Open mmartin56 opened 4 years ago

mmartin56 commented 4 years ago

Hi @AlexeyAB

The option random=0 means you can train on larger mini-batches, which, according to you (#4386 ), leads to a higher mAP. random=1 means data augmentation, which I guess also leads to a higher mAP, but for a different reason (model generalisation).

Which one is the best option?

Could only downsizing images be a better compromise? This way we get more data augmentation than random=0, and mini-batches of the same size - it seems better than random=0.

▶ _DATA EXTRACT_:
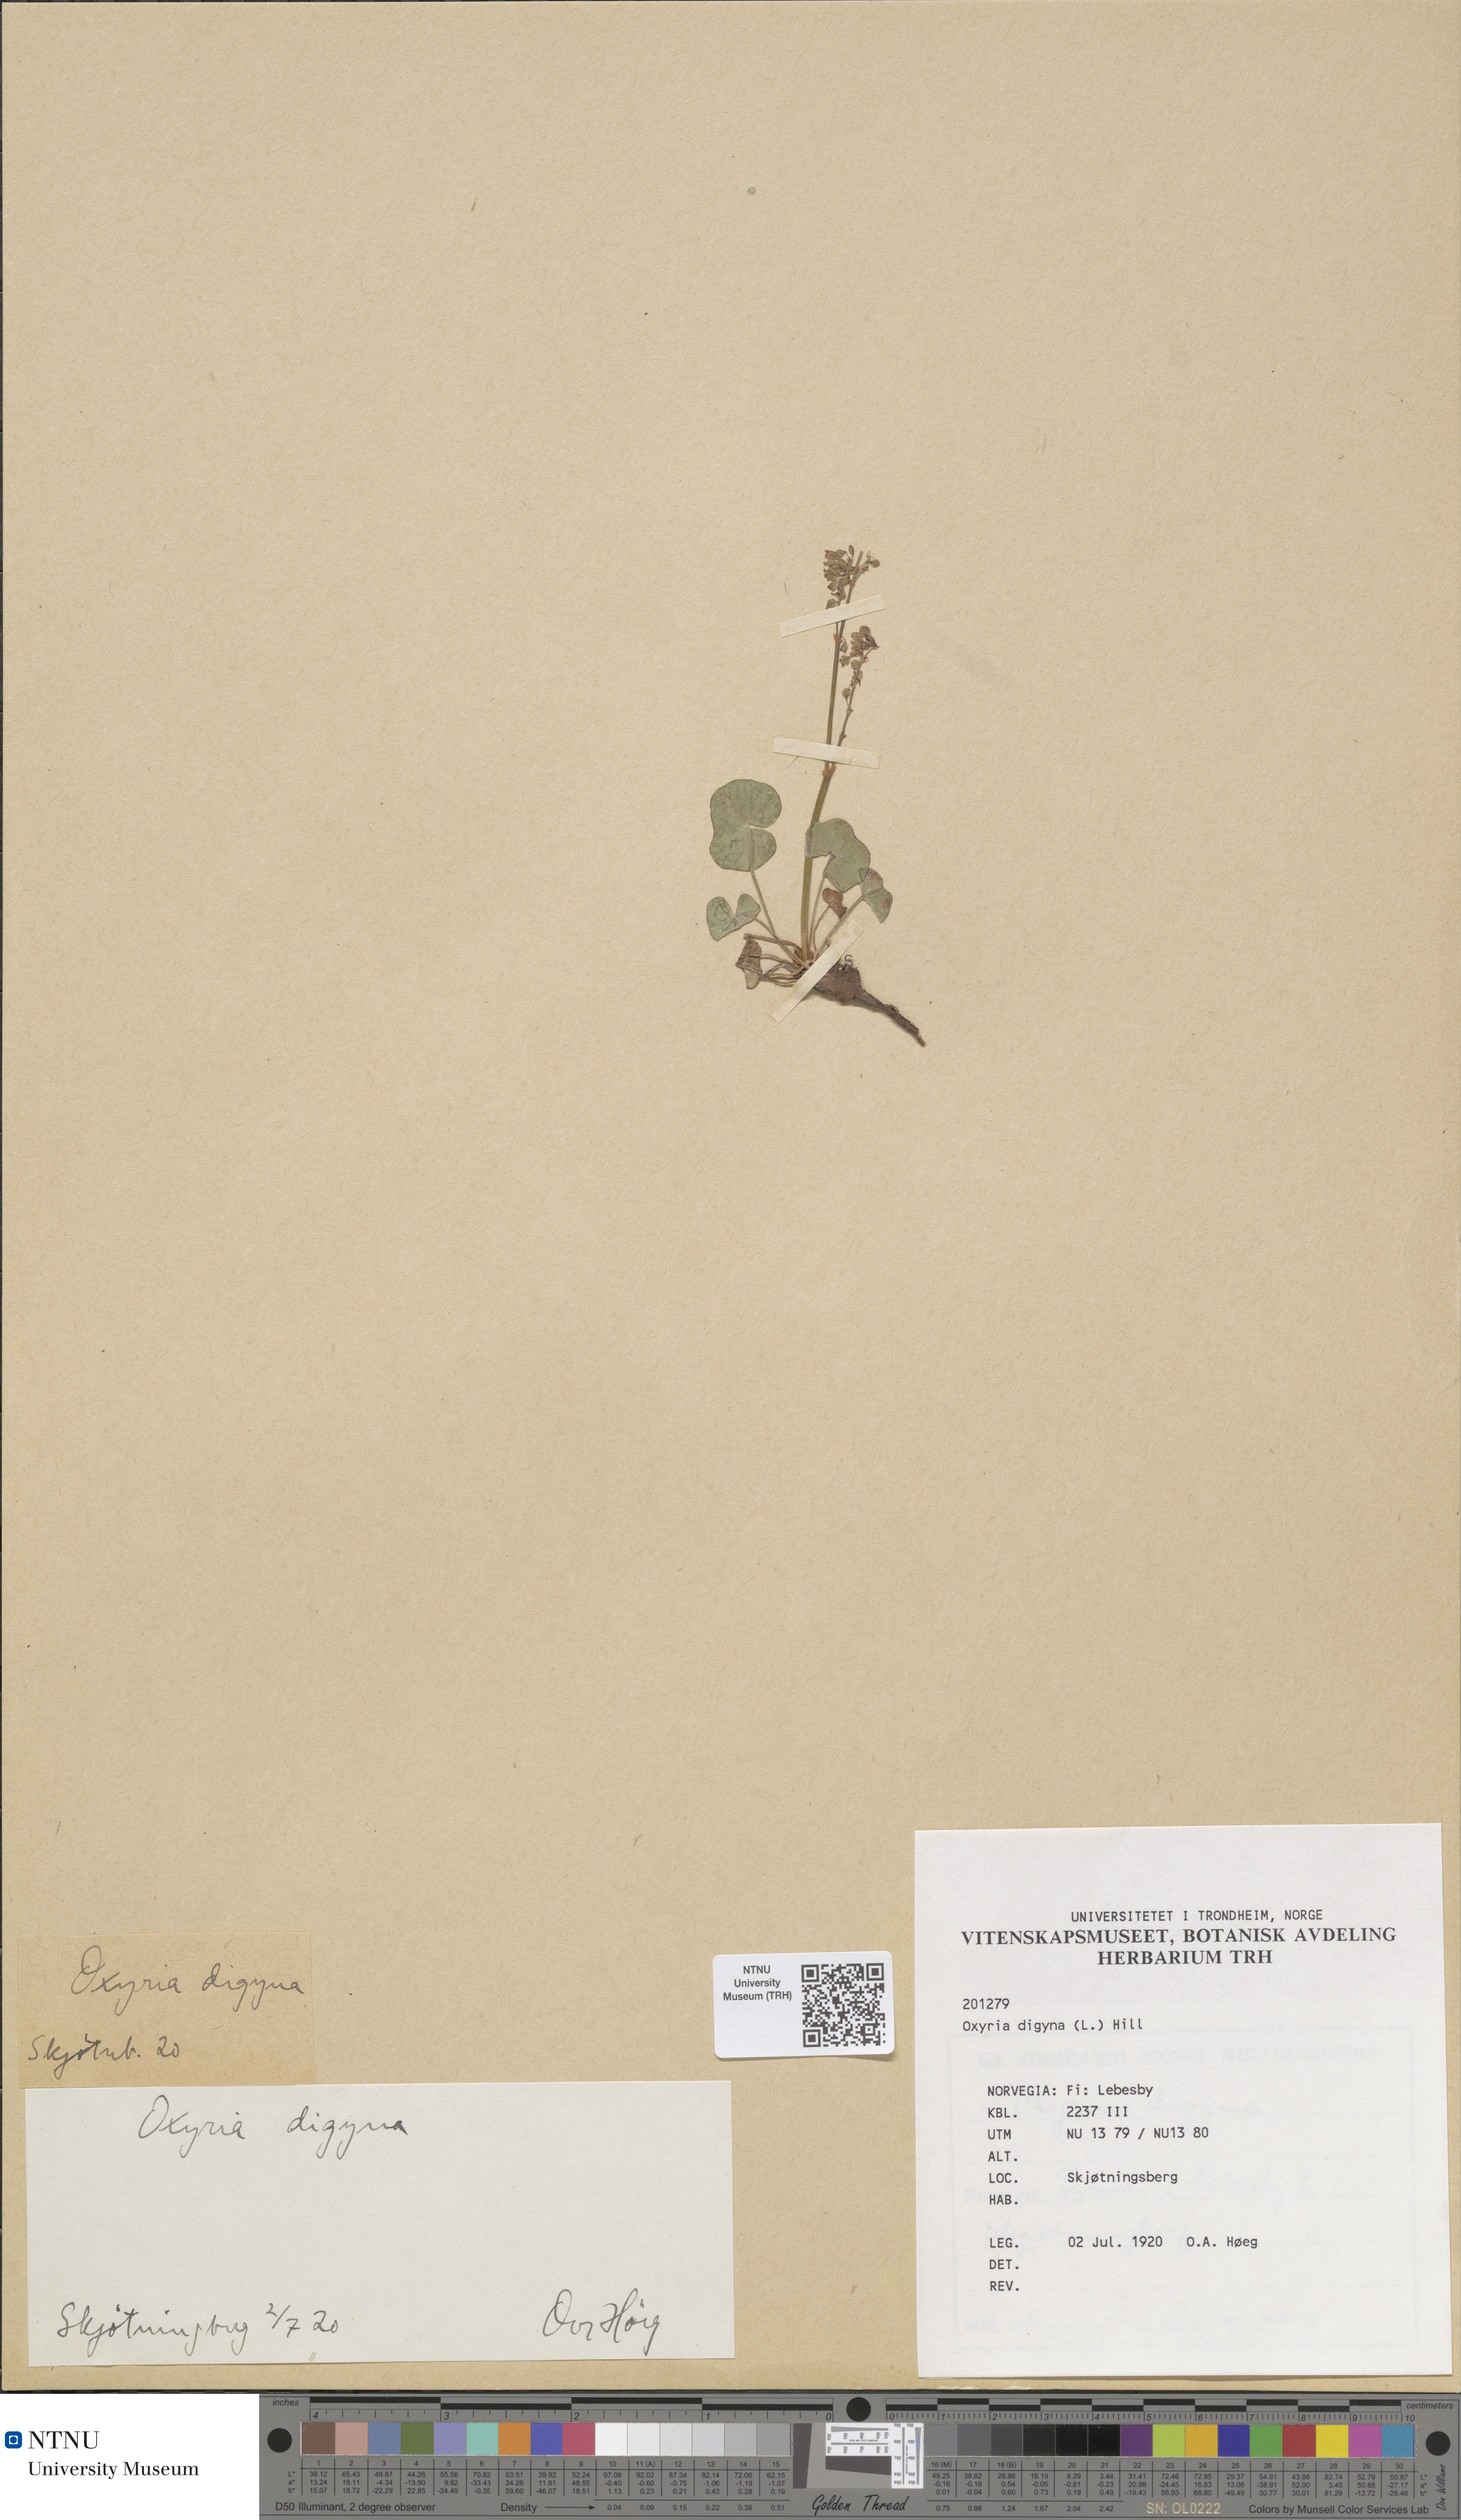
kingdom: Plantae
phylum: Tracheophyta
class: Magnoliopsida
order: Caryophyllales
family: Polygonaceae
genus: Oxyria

▶ _THE TASKS_:
1. Name the three training approaches that the issue comment weighs against each other.
2. Write out everything in the issue comment from "Hi @AlexeyAB" down to "reason (model generalisation).".
3. In the issue comment, what does the option random=1 mean?
The data above are separate from the issue comment.

▶ _RESULTS FOR EACH TASK_:
1. random=0; random=1; downsizing images only

2.
Hi @AlexeyAB

The option random=0 means you can train on larger mini-batches, which, according to you (#4386 ), leads to a higher mAP. random=1 means data augmentation, which I guess also leads to a higher mAP, but for a different reason (model generalisation).

3. Data augmentation.